Hoyerswerdaer FC
- Full name: Hoyerswerdaer Fußballclub e. V.
- Founded: 1956; 69 years ago, as BSG Aktivist Schwarze Pumpe; 2016; 9 years ago, as Hoyerswerdaer FC;
- Ground: Friedrich-Ludwig-Jahn-Stadion, Hoyerswerda
- Capacity: 11,000
- Chairman: Bernd Ziemann
- Manager: Stefan Hoßmang
- League: Kreisoberliga Westlausitz
- 2020–21: Kreisoberliga Westlausitz, 9th of 18
- Website: http://www.hoyerswerdaer-fc.de/
| Home colours |

= Hoyerswerdaer FC =

Association football club in Hoyerswerda, Germany

Hoyerswerdaer FC is an association football club from Hoyerswerda, Saxony, Germany.

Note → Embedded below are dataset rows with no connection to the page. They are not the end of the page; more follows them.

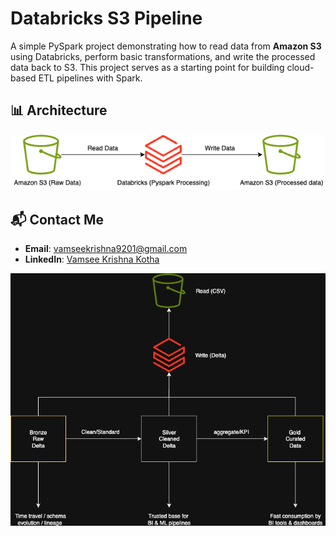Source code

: # Databricks S3 Pipeline

A simple PySpark project demonstrating how to read data from **Amazon S3** using Databricks, perform basic transformations, and write the processed data back to S3. This project serves as a starting point for building cloud-based ETL pipelines with Spark.
## 📊 Architecture

![Databricks S3 Pipeline](s3-databricks-architecture.png)

## 📬 Contact Me

- **Email**: [vamseekrishna9201@gmail.com](mailto:vamseekrishna9201@gmail.com)  
- **LinkedIn**: [Vamsee Krishna Kotha](https://www.linkedin.com/in/vamseekrishnakotha/)

![Medallion Architecture](meddalion_layers.png)
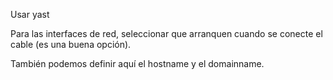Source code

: Usar yast

Para las interfaces de red, seleccionar que arranquen cuando se conecte el cable (es una buena opción).

También podemos definir aquí el hostname y el domainname.
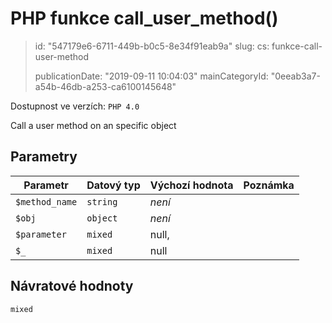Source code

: PHP funkce call_user_method()
=============================

> id: "547179e6-6711-449b-b0c5-8e34f91eab9a"
> slug:
> 	cs: funkce-call-user-method
>
> publicationDate: "2019-09-11 10:04:03"
> mainCategoryId: "0eeab3a7-a54b-46db-a253-ca6100145648"

Dostupnost ve verzích: `PHP 4.0`

Call a user method on an specific object


Parametry
--------------

| Parametr | Datový typ | Výchozí hodnota | Poznámka |
|-----|-----|-----|-----|
| `$method_name` | `string` | *není* |  |
| `$obj` | `object` | *není* |  |
| `$parameter` | `mixed` | null, |  |
| `$_` | `mixed` | null |  |


Návratové hodnoty
----------------

`mixed`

The club was founded on 15 January 1956 in East Germany. Under the name BSG Aktivist Schwarze Pumpe, it reached as high as the DDR-Liga, the second tier in East Germany, where it played in the ultimate (1990–91) season of the DDR-Liga.

Following the reunification of Germany, the club changed its name to FSV Hoyerswerda and later FC Lausitz Hoyerswerda. The club colours were yellow and black. It incorporated the club Hoyerswerdaer SV 1919 in 2016, changing its name to Hoyerswerdaer FC.